[Work task]
Your job is to set down the stretch of entries that opens with the line containing "7: (194, 86)" and closes with the line containing "25: (256, 109)". Keep both end lines, copy each exactly, and add nothing.

### Excerpted data

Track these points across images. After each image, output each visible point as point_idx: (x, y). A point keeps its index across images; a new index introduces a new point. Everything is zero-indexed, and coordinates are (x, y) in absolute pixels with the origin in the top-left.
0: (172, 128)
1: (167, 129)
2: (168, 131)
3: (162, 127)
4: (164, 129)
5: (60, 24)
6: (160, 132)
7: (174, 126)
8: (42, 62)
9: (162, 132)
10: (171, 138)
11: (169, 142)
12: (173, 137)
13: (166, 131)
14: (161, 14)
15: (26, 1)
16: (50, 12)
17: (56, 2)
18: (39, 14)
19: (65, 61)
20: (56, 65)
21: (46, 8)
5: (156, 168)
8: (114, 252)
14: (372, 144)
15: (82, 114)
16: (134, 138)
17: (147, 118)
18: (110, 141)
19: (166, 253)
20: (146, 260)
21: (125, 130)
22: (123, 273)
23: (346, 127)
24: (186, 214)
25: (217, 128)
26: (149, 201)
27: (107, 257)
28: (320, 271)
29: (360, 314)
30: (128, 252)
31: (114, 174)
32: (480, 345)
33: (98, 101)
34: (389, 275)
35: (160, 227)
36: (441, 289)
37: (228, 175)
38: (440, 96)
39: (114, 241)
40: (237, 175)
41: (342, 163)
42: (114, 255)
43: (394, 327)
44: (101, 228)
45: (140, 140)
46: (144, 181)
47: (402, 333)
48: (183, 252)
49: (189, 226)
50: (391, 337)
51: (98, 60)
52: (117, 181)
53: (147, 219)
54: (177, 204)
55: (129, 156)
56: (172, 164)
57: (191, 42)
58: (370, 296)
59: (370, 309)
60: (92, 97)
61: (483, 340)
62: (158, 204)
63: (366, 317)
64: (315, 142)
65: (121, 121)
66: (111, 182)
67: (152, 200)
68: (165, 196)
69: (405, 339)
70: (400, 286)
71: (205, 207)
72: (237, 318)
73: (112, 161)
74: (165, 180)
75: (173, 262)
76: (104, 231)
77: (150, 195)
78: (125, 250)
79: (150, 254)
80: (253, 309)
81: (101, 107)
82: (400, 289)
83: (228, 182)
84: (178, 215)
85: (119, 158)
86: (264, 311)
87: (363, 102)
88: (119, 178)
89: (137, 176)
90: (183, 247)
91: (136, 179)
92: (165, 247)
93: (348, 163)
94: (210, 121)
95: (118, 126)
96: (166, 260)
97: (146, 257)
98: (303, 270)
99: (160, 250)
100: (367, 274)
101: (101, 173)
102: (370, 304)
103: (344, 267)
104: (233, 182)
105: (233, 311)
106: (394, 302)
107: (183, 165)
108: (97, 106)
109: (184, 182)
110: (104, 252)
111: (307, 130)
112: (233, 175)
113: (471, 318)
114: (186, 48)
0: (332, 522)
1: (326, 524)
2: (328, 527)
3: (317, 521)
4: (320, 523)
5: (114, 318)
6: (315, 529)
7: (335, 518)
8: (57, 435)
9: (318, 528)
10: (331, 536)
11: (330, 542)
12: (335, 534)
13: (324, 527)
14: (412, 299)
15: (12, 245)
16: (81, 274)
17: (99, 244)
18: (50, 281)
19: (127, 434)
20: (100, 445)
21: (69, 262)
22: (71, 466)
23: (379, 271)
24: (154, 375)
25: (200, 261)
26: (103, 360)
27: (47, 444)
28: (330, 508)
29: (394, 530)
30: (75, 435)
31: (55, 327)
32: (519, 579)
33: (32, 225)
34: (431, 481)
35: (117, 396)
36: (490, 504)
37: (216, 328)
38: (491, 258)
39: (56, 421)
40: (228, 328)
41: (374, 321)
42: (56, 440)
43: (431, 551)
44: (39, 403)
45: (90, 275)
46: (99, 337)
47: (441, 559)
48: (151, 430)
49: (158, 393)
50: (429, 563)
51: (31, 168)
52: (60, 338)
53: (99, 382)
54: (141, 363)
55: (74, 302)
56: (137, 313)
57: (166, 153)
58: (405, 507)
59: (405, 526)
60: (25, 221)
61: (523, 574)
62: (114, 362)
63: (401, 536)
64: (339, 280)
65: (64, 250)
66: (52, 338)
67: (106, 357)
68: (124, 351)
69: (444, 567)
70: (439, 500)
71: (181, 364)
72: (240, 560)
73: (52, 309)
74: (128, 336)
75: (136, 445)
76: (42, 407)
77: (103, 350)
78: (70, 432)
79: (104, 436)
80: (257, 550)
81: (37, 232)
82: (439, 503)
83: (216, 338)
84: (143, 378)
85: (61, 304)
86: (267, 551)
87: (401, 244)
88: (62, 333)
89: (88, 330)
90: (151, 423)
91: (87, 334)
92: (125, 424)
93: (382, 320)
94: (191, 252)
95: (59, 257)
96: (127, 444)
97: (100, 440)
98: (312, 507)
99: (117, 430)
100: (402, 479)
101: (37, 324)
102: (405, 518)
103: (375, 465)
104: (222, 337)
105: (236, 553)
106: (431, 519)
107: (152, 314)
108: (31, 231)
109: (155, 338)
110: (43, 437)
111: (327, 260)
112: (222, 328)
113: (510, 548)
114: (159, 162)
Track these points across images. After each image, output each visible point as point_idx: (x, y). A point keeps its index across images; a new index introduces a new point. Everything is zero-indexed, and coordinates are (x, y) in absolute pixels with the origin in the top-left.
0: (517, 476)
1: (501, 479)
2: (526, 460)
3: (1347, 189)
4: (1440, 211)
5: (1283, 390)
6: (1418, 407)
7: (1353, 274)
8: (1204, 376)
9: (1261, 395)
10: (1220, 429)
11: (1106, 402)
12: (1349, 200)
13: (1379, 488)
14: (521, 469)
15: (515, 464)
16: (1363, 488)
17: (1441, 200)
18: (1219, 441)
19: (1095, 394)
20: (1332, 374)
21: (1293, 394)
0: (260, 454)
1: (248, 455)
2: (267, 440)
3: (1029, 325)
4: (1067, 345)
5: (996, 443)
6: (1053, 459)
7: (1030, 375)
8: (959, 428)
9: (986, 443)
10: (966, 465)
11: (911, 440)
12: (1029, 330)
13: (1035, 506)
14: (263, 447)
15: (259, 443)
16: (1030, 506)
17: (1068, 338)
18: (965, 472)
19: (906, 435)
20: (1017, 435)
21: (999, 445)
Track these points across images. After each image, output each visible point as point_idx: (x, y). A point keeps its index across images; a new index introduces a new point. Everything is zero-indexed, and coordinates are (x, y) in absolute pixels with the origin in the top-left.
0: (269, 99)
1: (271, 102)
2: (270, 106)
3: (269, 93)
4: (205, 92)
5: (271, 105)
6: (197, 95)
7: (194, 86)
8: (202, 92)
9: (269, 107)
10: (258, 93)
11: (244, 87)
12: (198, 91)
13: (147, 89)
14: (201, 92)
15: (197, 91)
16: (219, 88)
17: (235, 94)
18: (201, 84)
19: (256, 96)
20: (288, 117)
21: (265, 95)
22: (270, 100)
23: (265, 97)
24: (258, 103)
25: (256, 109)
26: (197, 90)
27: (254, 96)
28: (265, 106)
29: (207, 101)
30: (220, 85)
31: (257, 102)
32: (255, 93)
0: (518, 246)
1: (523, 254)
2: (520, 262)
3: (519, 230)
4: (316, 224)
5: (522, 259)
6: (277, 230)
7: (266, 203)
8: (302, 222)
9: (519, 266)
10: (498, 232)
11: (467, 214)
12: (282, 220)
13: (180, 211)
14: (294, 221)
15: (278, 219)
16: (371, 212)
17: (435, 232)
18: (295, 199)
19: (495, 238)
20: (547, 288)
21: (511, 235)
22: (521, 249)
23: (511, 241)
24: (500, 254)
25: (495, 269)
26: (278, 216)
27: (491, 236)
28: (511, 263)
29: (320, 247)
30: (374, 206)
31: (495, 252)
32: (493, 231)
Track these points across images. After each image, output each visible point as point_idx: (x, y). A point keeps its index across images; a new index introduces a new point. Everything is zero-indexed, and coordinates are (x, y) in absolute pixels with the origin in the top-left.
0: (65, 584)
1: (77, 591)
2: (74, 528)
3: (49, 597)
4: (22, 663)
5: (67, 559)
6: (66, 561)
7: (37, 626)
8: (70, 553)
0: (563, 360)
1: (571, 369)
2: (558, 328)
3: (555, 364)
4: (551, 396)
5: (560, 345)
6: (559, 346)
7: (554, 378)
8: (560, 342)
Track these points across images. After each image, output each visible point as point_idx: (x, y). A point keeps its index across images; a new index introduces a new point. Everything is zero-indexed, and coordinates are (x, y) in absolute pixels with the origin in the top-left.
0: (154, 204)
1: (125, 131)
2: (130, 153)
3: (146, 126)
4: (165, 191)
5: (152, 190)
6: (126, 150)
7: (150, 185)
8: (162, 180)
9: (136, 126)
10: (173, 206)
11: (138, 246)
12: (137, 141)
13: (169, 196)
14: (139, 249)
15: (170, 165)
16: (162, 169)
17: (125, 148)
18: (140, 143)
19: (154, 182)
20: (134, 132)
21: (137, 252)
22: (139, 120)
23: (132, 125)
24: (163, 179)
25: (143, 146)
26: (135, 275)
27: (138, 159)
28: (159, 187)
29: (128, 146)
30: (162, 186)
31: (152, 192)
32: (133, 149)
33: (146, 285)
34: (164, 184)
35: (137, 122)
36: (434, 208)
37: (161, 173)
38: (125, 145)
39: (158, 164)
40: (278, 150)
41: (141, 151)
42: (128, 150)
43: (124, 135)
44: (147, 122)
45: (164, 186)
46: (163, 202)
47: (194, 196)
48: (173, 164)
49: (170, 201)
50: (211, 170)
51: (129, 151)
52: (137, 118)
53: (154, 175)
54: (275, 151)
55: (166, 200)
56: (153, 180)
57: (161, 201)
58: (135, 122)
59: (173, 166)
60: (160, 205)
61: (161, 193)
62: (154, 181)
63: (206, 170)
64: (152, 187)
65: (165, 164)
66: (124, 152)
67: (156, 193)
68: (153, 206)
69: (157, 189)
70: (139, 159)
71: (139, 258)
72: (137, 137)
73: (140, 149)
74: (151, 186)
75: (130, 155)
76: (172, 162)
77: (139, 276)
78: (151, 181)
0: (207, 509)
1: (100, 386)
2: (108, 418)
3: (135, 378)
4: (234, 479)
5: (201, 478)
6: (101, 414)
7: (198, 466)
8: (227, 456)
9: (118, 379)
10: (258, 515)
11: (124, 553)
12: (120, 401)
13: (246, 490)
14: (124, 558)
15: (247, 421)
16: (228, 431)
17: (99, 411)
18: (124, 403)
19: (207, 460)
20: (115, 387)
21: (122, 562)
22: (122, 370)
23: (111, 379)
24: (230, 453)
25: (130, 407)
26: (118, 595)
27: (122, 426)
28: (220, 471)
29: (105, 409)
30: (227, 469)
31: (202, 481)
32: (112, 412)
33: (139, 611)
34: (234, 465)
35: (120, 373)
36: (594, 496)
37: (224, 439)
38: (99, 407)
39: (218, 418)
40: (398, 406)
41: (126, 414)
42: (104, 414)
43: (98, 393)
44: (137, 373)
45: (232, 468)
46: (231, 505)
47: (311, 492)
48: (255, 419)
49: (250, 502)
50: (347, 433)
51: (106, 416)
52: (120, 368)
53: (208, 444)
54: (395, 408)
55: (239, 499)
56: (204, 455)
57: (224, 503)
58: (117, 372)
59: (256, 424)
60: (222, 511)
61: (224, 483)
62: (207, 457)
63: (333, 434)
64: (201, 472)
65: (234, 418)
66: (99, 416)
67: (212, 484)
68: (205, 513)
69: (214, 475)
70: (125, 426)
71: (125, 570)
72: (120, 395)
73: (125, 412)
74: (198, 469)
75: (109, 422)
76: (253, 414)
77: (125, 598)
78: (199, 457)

######

[Solved problem]
7: (194, 86)
8: (202, 92)
9: (269, 107)
10: (258, 93)
11: (244, 87)
12: (198, 91)
13: (147, 89)
14: (201, 92)
15: (197, 91)
16: (219, 88)
17: (235, 94)
18: (201, 84)
19: (256, 96)
20: (288, 117)
21: (265, 95)
22: (270, 100)
23: (265, 97)
24: (258, 103)
25: (256, 109)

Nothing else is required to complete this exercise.